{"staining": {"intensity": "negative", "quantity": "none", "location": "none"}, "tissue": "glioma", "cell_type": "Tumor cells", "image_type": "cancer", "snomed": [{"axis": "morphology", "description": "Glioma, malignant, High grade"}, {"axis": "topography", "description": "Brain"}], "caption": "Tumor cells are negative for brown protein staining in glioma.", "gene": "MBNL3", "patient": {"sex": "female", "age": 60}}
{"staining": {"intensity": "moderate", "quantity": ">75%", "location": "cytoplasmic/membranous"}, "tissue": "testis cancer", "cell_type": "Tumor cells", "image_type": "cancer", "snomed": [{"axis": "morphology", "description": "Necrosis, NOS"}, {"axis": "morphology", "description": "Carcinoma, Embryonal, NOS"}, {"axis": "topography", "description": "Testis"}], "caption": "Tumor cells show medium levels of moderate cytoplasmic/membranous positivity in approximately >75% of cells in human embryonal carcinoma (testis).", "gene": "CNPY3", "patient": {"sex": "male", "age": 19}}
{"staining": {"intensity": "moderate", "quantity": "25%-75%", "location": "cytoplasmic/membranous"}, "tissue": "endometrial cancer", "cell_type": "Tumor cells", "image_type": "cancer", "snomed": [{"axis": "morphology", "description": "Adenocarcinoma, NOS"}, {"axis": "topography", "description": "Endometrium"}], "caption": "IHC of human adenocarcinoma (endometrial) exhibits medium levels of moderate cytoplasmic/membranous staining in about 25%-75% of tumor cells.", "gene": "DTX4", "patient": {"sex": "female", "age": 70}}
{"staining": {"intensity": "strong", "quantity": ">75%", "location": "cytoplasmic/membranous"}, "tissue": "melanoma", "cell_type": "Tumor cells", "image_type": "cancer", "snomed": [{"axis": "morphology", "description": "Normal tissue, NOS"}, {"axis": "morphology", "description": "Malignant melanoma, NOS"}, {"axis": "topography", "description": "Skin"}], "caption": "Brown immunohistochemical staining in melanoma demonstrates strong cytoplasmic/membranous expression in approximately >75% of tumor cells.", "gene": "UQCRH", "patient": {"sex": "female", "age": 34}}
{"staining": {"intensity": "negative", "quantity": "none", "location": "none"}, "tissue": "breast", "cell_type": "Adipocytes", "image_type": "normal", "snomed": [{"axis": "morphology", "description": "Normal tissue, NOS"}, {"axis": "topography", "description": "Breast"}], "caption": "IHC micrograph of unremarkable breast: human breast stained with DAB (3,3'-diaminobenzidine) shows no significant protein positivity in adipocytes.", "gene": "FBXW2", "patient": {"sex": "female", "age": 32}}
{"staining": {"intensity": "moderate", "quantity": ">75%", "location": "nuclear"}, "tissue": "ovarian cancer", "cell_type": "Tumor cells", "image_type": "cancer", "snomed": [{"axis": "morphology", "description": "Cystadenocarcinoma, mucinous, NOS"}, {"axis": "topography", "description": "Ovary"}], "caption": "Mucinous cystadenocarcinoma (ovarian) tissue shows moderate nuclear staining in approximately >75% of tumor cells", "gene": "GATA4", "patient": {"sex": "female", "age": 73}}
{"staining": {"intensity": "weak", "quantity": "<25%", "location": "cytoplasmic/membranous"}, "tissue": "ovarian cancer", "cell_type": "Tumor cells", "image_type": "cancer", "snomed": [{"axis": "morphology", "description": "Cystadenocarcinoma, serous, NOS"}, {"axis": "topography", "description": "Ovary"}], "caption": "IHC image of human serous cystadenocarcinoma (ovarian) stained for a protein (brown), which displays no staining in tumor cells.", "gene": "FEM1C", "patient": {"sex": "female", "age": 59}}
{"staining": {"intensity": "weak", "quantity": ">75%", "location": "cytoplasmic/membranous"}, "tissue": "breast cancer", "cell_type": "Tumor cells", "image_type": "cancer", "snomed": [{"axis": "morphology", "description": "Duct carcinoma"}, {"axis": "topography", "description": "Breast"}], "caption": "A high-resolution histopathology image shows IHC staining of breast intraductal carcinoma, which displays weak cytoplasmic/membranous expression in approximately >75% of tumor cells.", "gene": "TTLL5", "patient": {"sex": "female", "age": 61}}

++++++++++

Print every record above exactly as it appears.

{"staining": {"intensity": "negative", "quantity": "none", "location": "none"}, "tissue": "glioma", "cell_type": "Tumor cells", "image_type": "cancer", "snomed": [{"axis": "morphology", "description": "Glioma, malignant, High grade"}, {"axis": "topography", "description": "Brain"}], "caption": "Tumor cells are negative for brown protein staining in glioma.", "gene": "MBNL3", "patient": {"sex": "female", "age": 60}}
{"staining": {"intensity": "moderate", "quantity": ">75%", "location": "cytoplasmic/membranous"}, "tissue": "testis cancer", "cell_type": "Tumor cells", "image_type": "cancer", "snomed": [{"axis": "morphology", "description": "Necrosis, NOS"}, {"axis": "morphology", "description": "Carcinoma, Embryonal, NOS"}, {"axis": "topography", "description": "Testis"}], "caption": "Tumor cells show medium levels of moderate cytoplasmic/membranous positivity in approximately >75% of cells in human embryonal carcinoma (testis).", "gene": "CNPY3", "patient": {"sex": "male", "age": 19}}
{"staining": {"intensity": "moderate", "quantity": "25%-75%", "location": "cytoplasmic/membranous"}, "tissue": "endometrial cancer", "cell_type": "Tumor cells", "image_type": "cancer", "snomed": [{"axis": "morphology", "description": "Adenocarcinoma, NOS"}, {"axis": "topography", "description": "Endometrium"}], "caption": "IHC of human adenocarcinoma (endometrial) exhibits medium levels of moderate cytoplasmic/membranous staining in about 25%-75% of tumor cells.", "gene": "DTX4", "patient": {"sex": "female", "age": 70}}
{"staining": {"intensity": "strong", "quantity": ">75%", "location": "cytoplasmic/membranous"}, "tissue": "melanoma", "cell_type": "Tumor cells", "image_type": "cancer", "snomed": [{"axis": "morphology", "description": "Normal tissue, NOS"}, {"axis": "morphology", "description": "Malignant melanoma, NOS"}, {"axis": "topography", "description": "Skin"}], "caption": "Brown immunohistochemical staining in melanoma demonstrates strong cytoplasmic/membranous expression in approximately >75% of tumor cells.", "gene": "UQCRH", "patient": {"sex": "female", "age": 34}}
{"staining": {"intensity": "negative", "quantity": "none", "location": "none"}, "tissue": "breast", "cell_type": "Adipocytes", "image_type": "normal", "snomed": [{"axis": "morphology", "description": "Normal tissue, NOS"}, {"axis": "topography", "description": "Breast"}], "caption": "IHC micrograph of unremarkable breast: human breast stained with DAB (3,3'-diaminobenzidine) shows no significant protein positivity in adipocytes.", "gene": "FBXW2", "patient": {"sex": "female", "age": 32}}
{"staining": {"intensity": "moderate", "quantity": ">75%", "location": "nuclear"}, "tissue": "ovarian cancer", "cell_type": "Tumor cells", "image_type": "cancer", "snomed": [{"axis": "morphology", "description": "Cystadenocarcinoma, mucinous, NOS"}, {"axis": "topography", "description": "Ovary"}], "caption": "Mucinous cystadenocarcinoma (ovarian) tissue shows moderate nuclear staining in approximately >75% of tumor cells", "gene": "GATA4", "patient": {"sex": "female", "age": 73}}
{"staining": {"intensity": "weak", "quantity": "<25%", "location": "cytoplasmic/membranous"}, "tissue": "ovarian cancer", "cell_type": "Tumor cells", "image_type": "cancer", "snomed": [{"axis": "morphology", "description": "Cystadenocarcinoma, serous, NOS"}, {"axis": "topography", "description": "Ovary"}], "caption": "IHC image of human serous cystadenocarcinoma (ovarian) stained for a protein (brown), which displays no staining in tumor cells.", "gene": "FEM1C", "patient": {"sex": "female", "age": 59}}
{"staining": {"intensity": "weak", "quantity": ">75%", "location": "cytoplasmic/membranous"}, "tissue": "breast cancer", "cell_type": "Tumor cells", "image_type": "cancer", "snomed": [{"axis": "morphology", "description": "Duct carcinoma"}, {"axis": "topography", "description": "Breast"}], "caption": "A high-resolution histopathology image shows IHC staining of breast intraductal carcinoma, which displays weak cytoplasmic/membranous expression in approximately >75% of tumor cells.", "gene": "TTLL5", "patient": {"sex": "female", "age": 61}}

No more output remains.